すでに事件の詳細をまとめていて、後程報告書を出せば済むからと、通信での報告を簡素なものにしているのならばそれも良いでしょう。
ですがそうでない場合、ここで詳細な報告を求めることで、事件を解決した功労者であるセージさんへの聞き取りが発生する可能性があります。
それは避けなければいけません。わかりますね」
「はい」
シエスタの言葉に、真摯な態度に見えるよう努力しながら騎士は頷いた。
シエスタは余所の都市の、さらに軍人でも何でもない監査官なので、そこそこ偉いこの騎士に命令権は全くない。
ただそれはそれとして何を言い返しても面倒臭いとこの一晩で思い知っているので、真面目な顔を作って頷いたのだった。
「よし、ではここで出来ることはもうありませんね。
次に行きましょう、マリア」
「え? 無事だと確認できたのですから、寝たほうがいいのでは?」
「そんな暇はありません。セージさんが闘技場入りした時にくつろげるよう待合室を整えて、あとはやはり正しい情報を広めなければいけませんね。
おそらくあの理事長も動いているでしょうが、号外の手配を……いえ、それではあからさますぎて逆効果ですね。

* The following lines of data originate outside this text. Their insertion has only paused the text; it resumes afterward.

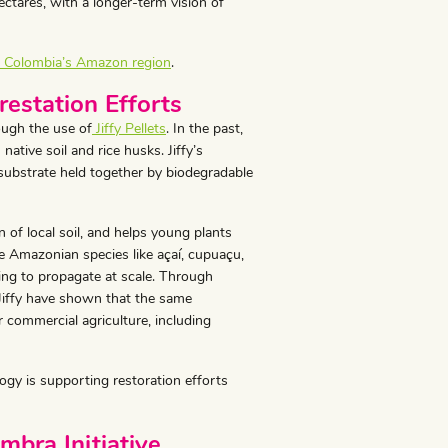
ectares, with a longer-term vision of
in Colombia’s Amazon region
.
restation Efforts
ugh the use of
Jiffy Pellets
. In the past,
 native soil and rice husks. Jiffy’s
ubstrate held together by biodegradable
 of local soil, and helps young plants
ive Amazonian species like açaí, cupuaçu,
ging to propagate at scale. Through
 Jiffy have shown that the same
r commercial agriculture, including
gy is supporting restoration efforts
mbra Initiative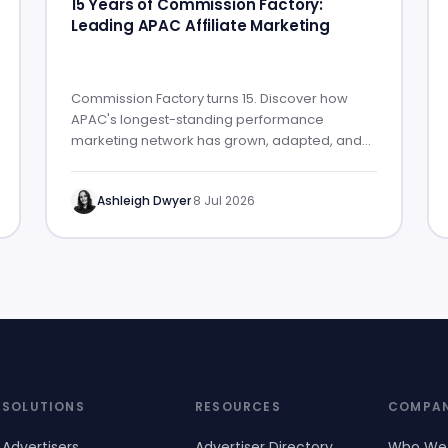
15 Years of Commission Factory:
Leading APAC Affiliate Marketing
Commission Factory turns 15. Discover how
APAC's longest-standing performance
marketing network has grown, adapted, and
built lasting partner success.
Ashleigh Dwyer
·
8 Jul 2026
SOLUTIONS
RESOURCES
COMPA
Advertisers
Advertiser Directory
Who We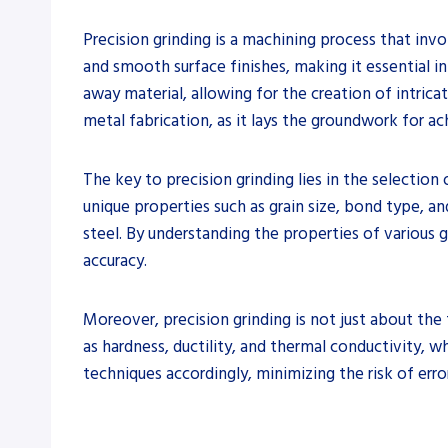
Precision grinding is a machining process that inv
and smooth surface finishes, making it essential in
away material, allowing for the creation of intrica
metal fabrication, as it lays the groundwork for ach
The key to precision grinding lies in the selection
unique properties such as grain size, bond type, an
steel. By understanding the properties of various 
accuracy.
Moreover, precision grinding is not just about the 
as hardness, ductility, and thermal conductivity, w
techniques accordingly, minimizing the risk of erro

ええ、やはりファンクラブ経由で情報を発信しましょう」
ふふふと、シエスタは不敵に笑った。
先日のライムとの試合をシエスタは見ていない。
だが何が起きたかは聞き及んでいたし、その際の一般観戦客が見せた恐怖も聞き及んでいた。
彼らの気持ちが、シエスタには良く分かる。
いつの日か、喧嘩の邪魔をした、ただそれだけの理由でセージがマリアを殺そうとしたことがあった。
守護都市の人間は暴力の行使に思い切りが良すぎる。
平和に暮らしていると縁のない凄惨な真似も躊躇なく行う。
そして彼らの持つ力は同じ人間のものとは思えない。
みんな最初から知っているそれを、肌で実感したのだろう。
シエスタには彼らの恐怖が良く分かる。
その上で、セージの素晴らしさを彼女はよく知っている。
その素晴らしさを無知な人たちに教え広めるのは、自分の責務だと信じていた。
「決勝前夜に、親しい人のために山賊退治。
セージさんの人気はもっともっと上がりますよ」
シエスタはなんだかやばいぐらいにハイテンションで意気込みを表明した。
マリアはその延髄に手刀を叩きこんだ。
シエスタは失神し、倒れるところをマリアが抱き留める。
「おっと、年甲斐もなく徹夜をしたので気を失ってしまいましたね。
ゆっくり休ませようと思います。
それでは騎士の皆様、お騒がせしました」
シエスタを抱えたマリアが優雅に一礼して、騎士はありがとうございましたと返礼をした。